Friday, 1 May 2009

Carol Ann

I'm dead excited. I feel like the little boy who came to the Park yesterday and was shaking as he told me towards the end of the programme, 'I'm so excited about this Field Trip.'

Last June, I mentioned the possibility that Scots poet Carol Anne Duffy might become the next poet laureate, well, she has, and she has a ten-year stint, the first woman ever, and I mean EVER. At Christmas, I linked to a story poem she had written and that had been illustrated by Posy Simmonds.

I know that you don't all enjoy poetry, but I admire the good stuff, because I can't freaking do it. It's like making spells, magic with words, it can be like depth charges to the soul, or looking at a painting with infinite meaning.
Duffy's work is like that. She looks at things differently and paints it for us. I have her book, 'Feminine Gospels'.

I can't really find a poem that is short enough to type in its entirety, so maybe I'll just do a couple of first verses.



The Long Queen.
The Long Queen couldn't die.
Young when she bowed her head
for the cold weight of the crown, she'd looked
at the second son of the earl, the foreign prince,
the heir to the duke, the lord, the baronet, the count,
then taken Time for a husband. Long live the Queen.

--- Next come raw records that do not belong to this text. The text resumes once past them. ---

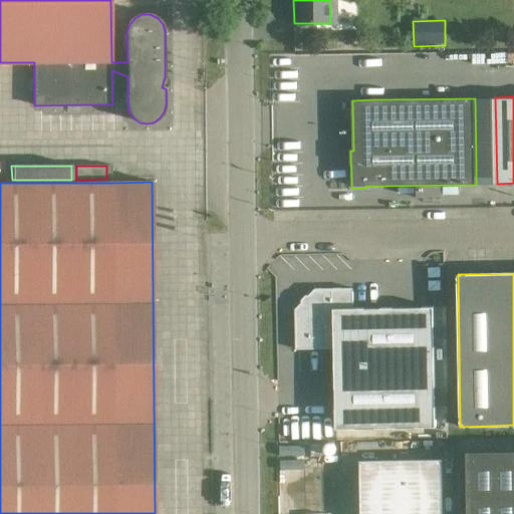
[(436,427),(434,327),(434,307),(353,308),(353,288),(315,289),(308,295),(311,298),(304,305),(301,303),(295,309),(296,349),(334,349),(335,429),(436,427)]
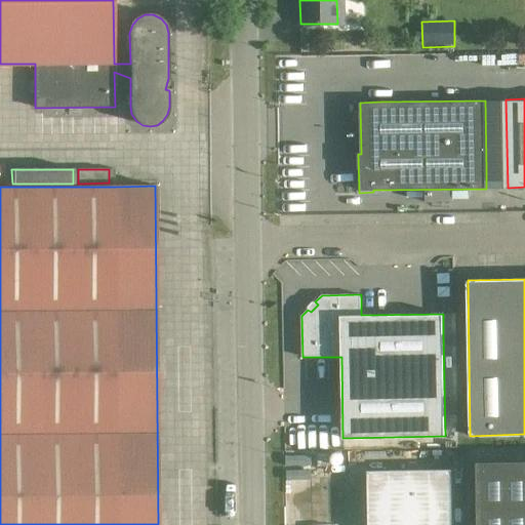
[(328,454),(318,454),(318,467),(328,467),(328,454)]
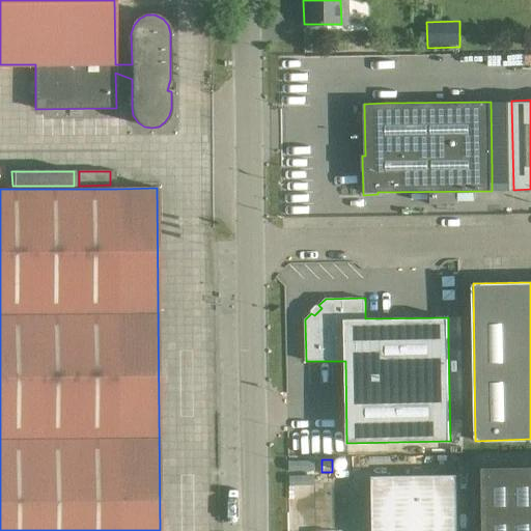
[(314,460),(289,460),(289,471),(314,471),(314,460)]
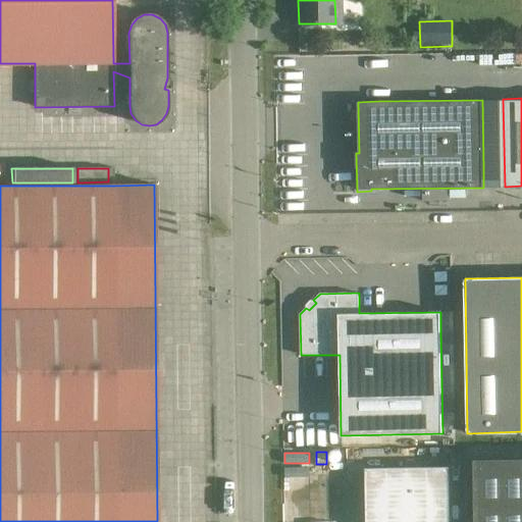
[(521,521),(521,458),(475,459),(475,521),(521,521)]
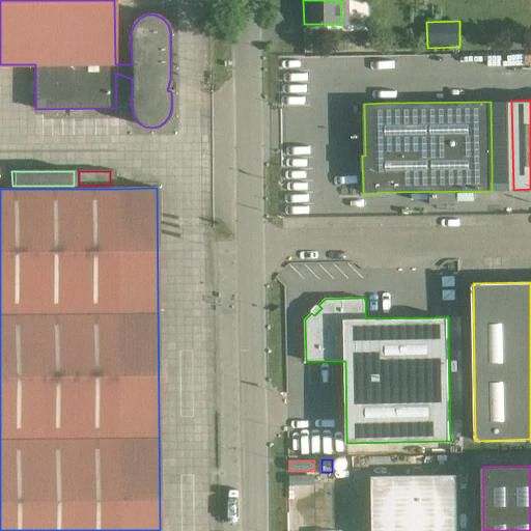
[(315,475),(289,476),(289,486),(315,485),(315,475)]
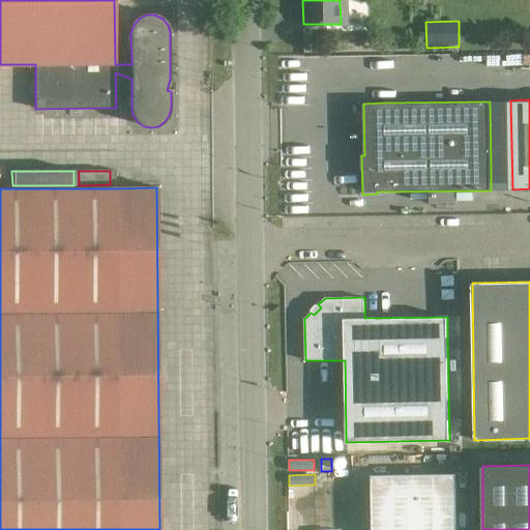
[(457,529),(455,474),(392,475),(372,475),(372,529),(457,529)]
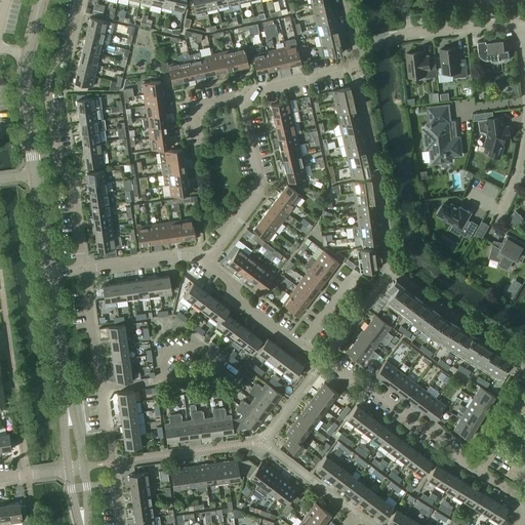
[(172,9),(174,0),(163,0),(162,7),(172,9)]
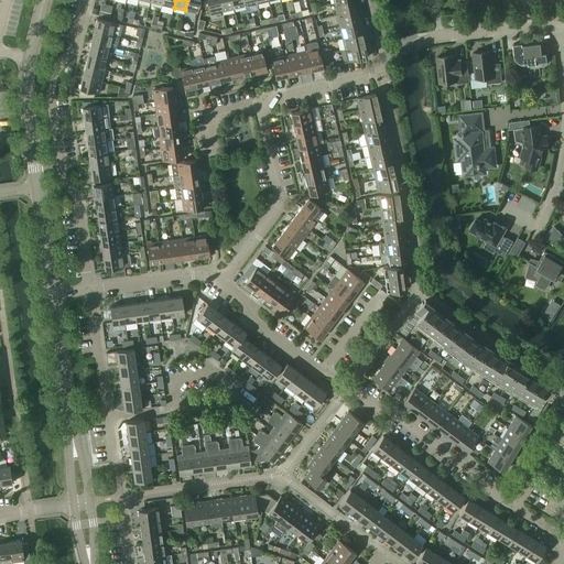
[(197,13),(201,1),(199,0),(187,0),(185,10),(197,13)]
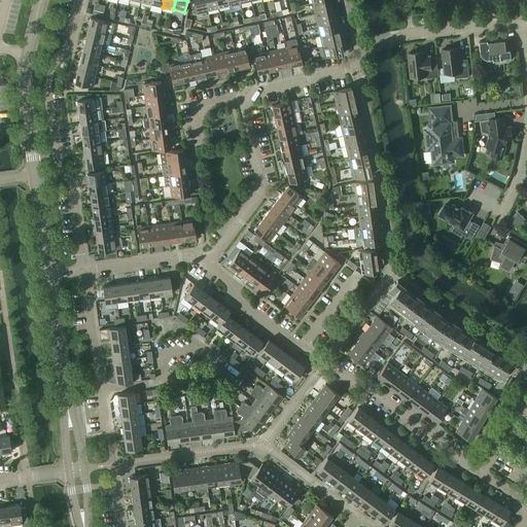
[(208,11),(205,0),(192,0),(197,13),(208,11)]
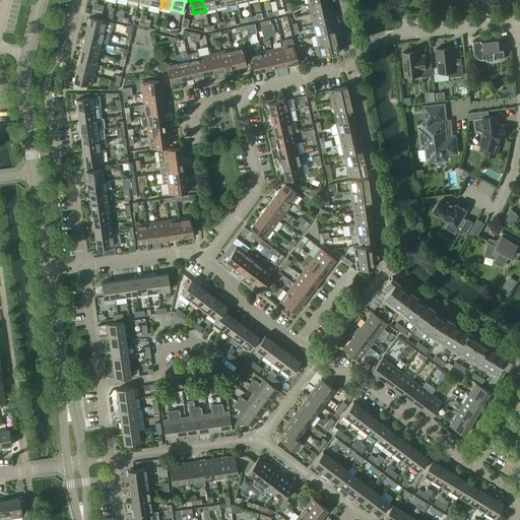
[(215,8),(213,0),(202,0),(205,11),(215,8)]
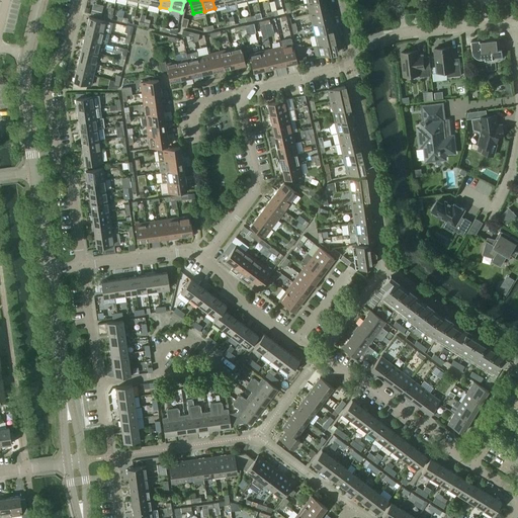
[(226,6),(224,0),(212,0),(214,8),(226,6)]
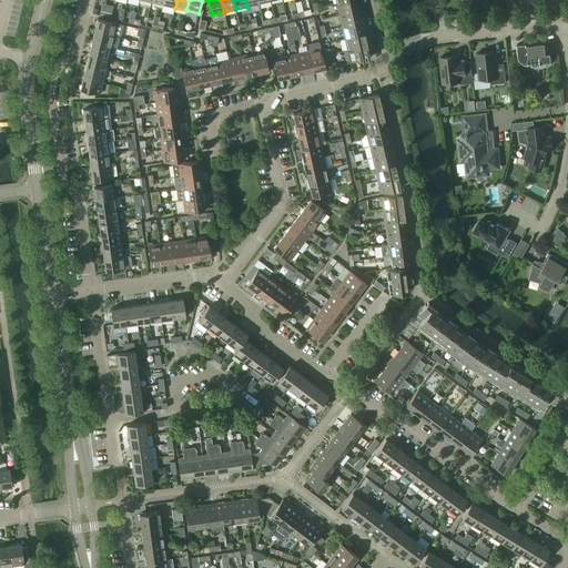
[(358,10),(356,0),(350,0),(337,3),(340,14),(358,10)]
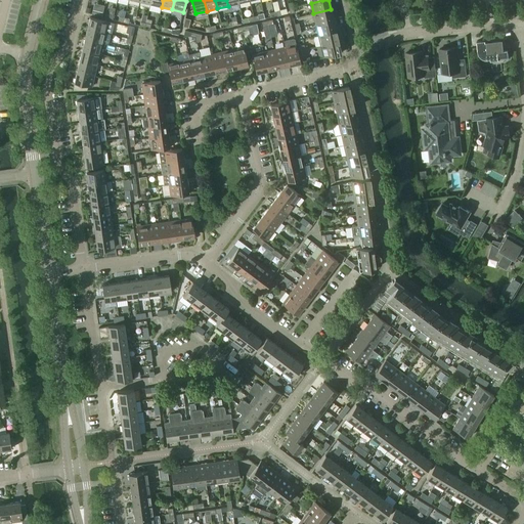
[(334,20),(331,9),(313,13),(315,25),(334,20)]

What was she queen of? Women, girls,
spinsters and hags, matrons, wet nurses,
witches, widows, wives, mothers of all these.
Her word of law was in their bones, in the graft
of their hands, in the wild kicks of their dancing.
No girl born who wasn't the Long Queen's always child.

........

Beautiful
She was born from an egg,
a daughter of the gods,
divinely fair, a pearl, drop dead
gorgeous, beautiful, a peach,
a child of grace, a stunner, in her face
the starlike sorrows of immortal eyes.
Who looked there, loved.

...........

History
She woke up old at last, alone,
bones in a bed, not a tooth
in her head, half dead, shuffled
and limped downstairs
in the rag of her nightdress,
smelling of pee.

...............

Wish
But what if, in the clammy soil, her limbs
grew warmer, shifted, stirred, kicked off
the covering of earth, the drowsing corms,
the sly worms, what if her arms reached out
to grab the stone, the grooves of her dates
under her thumb, and pulled her up? I wish.

..............


She told the radio programme 'Woman's Hour' that she had thought long and hard about accepting. Well, I'm glad she did.
You did it for us hen, you did it for all of us.

1 comment:

Sleepy said...

I know!!
What a cracking choice. Her comments about a poem for Prince Edward's and Sophie's nuptuals were brilliant!